Even more interestingly, a local attacker can place a valid repository configuration file in this directory. This configuration file allows to specify a plethora of additional configuration options. This makes various additional code paths in libdnf5 accessible to the attacker. This, and the possibility to configure arbitrary repositories, could very well allow further privilege escalation, although we did not investigate more deeply if and how this would be possible.

This follow-up issue confirms the sentiment expressed in our original report, that one has to be extremely careful about feeding untrusted input into the libdnf5 library, which is not designed to run in mixed security scope setups.

3) Bugfix and CVE Assignment

The bugfix simply consists of the removal of the “reposdir” entry from the whitelist of configuration items. Upstream release 5.1.17 contains the bugfix. The Red Hat security team assigned CVE-2024-2746 to track this incomplete fix of CVE-2024-1929.

4) Discovery Process

We noticed the incomplete fix only at a late time, when our openSUSE dnf5 package maintainer asked for the inclusion of the fixed package into openSUSE Tumbleweed. It is unfortunate that this happened too late to prevent an incomplete fix for CVE-2024-1929, and thus made a follow-up CVE assignment and coordinated release process necessary.

Since the original issues had been handled as part of a coordinated disclosure process, there should have been a review of the proposed patches before publication. Due to the circumstances of an early publication of the fixes, outside of the coordinated release process, there never was a defined point in time for us to actually review them.

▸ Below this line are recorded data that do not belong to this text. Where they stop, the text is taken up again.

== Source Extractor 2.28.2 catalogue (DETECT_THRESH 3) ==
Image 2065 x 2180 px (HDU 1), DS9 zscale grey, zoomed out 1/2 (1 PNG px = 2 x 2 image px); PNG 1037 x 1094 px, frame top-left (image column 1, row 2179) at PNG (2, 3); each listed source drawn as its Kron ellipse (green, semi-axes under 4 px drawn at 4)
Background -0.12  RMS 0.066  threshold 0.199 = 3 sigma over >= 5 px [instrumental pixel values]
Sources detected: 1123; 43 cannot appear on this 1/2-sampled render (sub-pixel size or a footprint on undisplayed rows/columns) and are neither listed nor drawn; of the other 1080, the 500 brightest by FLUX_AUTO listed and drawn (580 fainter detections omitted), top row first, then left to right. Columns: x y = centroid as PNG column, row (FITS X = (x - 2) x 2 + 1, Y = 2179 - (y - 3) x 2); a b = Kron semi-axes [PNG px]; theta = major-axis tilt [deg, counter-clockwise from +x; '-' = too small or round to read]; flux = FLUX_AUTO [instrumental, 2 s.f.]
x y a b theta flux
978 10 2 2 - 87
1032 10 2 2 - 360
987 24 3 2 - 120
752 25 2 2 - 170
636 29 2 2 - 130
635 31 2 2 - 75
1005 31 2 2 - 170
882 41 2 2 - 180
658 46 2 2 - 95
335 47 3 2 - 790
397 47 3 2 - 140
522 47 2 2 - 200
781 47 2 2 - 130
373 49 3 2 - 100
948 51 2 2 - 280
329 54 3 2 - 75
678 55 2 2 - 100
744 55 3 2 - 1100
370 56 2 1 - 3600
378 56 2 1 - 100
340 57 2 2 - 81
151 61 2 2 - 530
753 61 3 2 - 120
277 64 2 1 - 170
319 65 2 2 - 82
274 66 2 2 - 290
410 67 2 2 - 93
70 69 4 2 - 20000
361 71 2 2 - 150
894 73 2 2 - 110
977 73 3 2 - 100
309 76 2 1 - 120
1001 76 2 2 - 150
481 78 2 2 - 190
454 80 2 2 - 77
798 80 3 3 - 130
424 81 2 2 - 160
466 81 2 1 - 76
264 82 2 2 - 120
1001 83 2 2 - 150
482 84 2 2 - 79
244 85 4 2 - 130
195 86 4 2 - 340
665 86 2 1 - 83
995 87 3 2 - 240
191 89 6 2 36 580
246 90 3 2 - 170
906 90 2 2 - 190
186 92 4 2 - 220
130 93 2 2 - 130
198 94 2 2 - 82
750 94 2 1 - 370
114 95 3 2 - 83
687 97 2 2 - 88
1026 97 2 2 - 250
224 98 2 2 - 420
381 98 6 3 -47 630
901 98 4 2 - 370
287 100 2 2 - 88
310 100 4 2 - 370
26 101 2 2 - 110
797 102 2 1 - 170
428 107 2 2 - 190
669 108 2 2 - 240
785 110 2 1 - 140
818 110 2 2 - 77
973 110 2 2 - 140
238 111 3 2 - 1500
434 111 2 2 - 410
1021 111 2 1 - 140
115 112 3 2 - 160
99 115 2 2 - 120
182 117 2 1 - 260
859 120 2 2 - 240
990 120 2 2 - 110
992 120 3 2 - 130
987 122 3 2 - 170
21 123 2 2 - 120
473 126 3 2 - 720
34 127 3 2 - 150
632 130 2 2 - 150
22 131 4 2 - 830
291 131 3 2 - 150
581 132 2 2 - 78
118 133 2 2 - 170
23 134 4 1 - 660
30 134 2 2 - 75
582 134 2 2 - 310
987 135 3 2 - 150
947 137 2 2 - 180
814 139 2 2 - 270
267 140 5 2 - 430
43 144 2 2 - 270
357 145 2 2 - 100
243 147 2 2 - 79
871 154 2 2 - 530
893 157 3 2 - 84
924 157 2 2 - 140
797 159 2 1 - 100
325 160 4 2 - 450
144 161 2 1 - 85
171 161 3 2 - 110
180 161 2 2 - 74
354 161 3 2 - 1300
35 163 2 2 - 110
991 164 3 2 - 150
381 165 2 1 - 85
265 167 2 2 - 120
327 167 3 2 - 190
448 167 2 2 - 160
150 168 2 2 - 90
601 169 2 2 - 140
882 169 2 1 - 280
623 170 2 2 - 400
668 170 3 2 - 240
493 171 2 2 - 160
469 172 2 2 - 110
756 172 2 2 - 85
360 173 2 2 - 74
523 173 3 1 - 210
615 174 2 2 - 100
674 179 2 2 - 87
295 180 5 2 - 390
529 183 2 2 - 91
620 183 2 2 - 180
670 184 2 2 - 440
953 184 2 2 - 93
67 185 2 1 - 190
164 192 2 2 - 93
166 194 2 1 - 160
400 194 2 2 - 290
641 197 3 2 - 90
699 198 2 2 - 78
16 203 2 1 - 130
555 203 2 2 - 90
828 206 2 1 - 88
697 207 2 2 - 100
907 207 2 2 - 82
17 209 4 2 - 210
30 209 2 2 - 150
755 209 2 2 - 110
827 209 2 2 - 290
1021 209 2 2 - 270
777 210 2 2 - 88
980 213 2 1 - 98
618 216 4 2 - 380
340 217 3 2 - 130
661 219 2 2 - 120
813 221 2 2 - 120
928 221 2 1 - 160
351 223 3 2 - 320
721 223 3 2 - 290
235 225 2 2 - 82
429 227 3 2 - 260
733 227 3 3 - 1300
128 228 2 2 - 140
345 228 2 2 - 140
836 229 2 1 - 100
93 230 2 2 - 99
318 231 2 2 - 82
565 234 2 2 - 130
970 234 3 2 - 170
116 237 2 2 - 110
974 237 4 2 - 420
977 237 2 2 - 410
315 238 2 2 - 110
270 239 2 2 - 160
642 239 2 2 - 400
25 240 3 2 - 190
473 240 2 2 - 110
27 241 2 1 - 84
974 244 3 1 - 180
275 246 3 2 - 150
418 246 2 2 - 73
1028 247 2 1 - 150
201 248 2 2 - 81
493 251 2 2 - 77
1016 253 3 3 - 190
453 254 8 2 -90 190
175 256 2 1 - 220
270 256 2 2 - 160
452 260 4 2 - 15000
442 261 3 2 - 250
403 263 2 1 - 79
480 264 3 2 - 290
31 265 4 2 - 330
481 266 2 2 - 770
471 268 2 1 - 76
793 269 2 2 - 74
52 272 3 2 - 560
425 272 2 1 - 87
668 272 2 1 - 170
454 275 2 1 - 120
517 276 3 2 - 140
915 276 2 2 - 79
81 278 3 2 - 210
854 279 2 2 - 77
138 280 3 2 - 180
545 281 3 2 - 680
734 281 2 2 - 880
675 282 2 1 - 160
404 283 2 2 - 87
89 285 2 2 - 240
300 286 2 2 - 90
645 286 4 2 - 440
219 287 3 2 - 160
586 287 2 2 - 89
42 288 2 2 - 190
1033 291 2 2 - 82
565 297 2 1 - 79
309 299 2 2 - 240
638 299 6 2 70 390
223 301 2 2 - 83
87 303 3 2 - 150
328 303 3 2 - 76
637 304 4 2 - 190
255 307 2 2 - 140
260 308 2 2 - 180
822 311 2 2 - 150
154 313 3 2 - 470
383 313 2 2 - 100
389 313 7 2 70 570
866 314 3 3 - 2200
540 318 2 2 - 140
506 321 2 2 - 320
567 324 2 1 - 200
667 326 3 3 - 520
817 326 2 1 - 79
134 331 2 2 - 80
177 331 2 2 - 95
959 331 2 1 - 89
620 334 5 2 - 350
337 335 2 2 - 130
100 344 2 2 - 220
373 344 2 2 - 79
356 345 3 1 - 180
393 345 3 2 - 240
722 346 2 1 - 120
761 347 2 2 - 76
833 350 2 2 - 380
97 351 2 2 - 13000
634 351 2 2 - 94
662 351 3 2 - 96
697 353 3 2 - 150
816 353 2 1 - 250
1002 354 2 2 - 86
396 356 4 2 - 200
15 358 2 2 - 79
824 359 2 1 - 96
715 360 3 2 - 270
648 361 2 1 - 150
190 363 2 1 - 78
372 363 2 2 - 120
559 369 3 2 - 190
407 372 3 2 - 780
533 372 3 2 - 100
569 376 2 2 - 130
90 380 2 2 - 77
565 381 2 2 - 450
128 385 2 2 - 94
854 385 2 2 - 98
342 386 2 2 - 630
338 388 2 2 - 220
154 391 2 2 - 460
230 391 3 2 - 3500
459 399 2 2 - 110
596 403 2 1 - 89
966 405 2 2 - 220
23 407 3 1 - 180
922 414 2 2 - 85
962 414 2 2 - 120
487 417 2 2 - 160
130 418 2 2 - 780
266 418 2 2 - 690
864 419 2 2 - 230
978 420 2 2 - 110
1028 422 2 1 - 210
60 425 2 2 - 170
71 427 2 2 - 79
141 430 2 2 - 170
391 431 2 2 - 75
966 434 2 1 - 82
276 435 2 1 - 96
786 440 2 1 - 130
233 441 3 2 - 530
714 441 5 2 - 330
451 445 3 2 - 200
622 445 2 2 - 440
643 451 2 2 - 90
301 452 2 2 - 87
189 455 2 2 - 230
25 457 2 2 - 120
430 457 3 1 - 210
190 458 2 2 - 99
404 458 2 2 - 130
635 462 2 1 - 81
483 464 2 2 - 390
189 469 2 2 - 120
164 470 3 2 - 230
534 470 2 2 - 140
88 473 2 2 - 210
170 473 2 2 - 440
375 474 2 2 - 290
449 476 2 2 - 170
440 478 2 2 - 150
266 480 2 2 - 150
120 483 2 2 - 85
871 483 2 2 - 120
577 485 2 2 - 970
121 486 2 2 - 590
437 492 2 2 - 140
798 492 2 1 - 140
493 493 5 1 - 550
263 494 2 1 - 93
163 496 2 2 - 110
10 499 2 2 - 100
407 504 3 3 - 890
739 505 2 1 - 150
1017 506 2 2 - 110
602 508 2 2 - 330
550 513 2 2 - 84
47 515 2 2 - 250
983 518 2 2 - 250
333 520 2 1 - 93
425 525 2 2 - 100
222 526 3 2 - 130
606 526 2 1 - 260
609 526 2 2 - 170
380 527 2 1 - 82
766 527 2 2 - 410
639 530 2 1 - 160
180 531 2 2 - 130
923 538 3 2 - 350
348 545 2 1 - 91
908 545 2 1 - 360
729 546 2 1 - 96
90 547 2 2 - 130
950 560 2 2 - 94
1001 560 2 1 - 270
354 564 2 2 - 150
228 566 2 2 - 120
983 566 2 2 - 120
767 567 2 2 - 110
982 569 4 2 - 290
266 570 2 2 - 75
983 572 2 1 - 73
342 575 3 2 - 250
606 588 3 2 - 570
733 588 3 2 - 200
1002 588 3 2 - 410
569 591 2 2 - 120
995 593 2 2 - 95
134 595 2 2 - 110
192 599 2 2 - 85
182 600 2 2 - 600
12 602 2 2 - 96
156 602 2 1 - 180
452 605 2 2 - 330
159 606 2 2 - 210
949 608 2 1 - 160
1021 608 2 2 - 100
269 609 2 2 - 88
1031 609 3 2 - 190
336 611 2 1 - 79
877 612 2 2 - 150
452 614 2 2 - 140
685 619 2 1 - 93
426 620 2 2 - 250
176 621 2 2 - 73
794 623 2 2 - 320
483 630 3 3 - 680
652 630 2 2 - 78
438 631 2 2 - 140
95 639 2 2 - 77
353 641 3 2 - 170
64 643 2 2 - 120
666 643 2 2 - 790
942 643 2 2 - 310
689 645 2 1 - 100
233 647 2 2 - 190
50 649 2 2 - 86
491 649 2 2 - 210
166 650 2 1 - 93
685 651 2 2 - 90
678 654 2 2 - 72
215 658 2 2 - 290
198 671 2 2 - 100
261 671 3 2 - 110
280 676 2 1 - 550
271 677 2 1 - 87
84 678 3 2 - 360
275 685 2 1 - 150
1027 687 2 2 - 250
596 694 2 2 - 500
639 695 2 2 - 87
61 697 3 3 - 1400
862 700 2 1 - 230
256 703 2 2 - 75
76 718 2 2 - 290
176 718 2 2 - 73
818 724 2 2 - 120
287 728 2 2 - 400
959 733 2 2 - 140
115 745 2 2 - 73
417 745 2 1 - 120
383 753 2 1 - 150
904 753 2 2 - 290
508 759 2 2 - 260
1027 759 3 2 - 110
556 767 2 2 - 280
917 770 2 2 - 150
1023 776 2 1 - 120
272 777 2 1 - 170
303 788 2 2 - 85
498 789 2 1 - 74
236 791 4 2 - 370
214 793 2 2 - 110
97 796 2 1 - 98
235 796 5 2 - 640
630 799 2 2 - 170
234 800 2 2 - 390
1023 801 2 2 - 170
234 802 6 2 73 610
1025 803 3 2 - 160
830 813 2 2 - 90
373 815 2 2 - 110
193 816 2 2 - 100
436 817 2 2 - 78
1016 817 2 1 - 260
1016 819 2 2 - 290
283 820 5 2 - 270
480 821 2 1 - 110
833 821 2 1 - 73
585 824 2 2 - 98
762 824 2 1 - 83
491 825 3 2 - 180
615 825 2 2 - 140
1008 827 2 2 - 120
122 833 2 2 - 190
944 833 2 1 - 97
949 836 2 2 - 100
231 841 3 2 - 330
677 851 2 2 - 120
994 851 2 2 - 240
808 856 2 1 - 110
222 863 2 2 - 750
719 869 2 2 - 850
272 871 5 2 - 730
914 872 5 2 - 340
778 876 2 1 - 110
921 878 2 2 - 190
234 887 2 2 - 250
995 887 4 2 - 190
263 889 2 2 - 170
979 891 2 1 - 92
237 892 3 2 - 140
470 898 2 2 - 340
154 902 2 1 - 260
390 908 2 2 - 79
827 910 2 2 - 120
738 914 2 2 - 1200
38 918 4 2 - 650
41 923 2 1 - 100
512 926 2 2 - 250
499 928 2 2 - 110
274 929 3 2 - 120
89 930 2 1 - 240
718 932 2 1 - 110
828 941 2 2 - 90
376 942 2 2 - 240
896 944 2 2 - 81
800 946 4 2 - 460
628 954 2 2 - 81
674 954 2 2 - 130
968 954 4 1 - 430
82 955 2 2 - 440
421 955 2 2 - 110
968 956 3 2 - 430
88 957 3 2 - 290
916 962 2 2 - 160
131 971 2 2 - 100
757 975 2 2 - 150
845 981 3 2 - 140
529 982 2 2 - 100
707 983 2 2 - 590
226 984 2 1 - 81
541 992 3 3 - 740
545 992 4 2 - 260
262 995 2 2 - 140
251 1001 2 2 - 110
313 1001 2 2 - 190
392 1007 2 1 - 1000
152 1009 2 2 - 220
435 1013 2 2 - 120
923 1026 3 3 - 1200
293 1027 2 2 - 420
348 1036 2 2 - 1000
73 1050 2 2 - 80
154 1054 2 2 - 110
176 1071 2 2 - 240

We aim to avoid such situations in the future by being more careful about reviewing patches, especially when no straightforward coordinated release process can be established with upstream.

5) Timeline

2024-03-11 We reported the issue to
2024-03-13 The discussion for the issue was moved to a new group of contacts involving the dnf5 developers.
2024-03-20 One of the dnf5 developers confirmed the issue and suggested dropping “reposdir” from the whitelist.
2024-03-20 Red Hat security assigned CVE-2024-2746 for the follow-up issue.
2024-03-26 Discussions about the coordinated release date took place, 2024-04-02 has been mentioned.
2024-04-02 Red Hat security informed us that they actually had 2024-04-03 in mind.
2024-04-03 Upstream published release 5.1.17 containing the bugfix.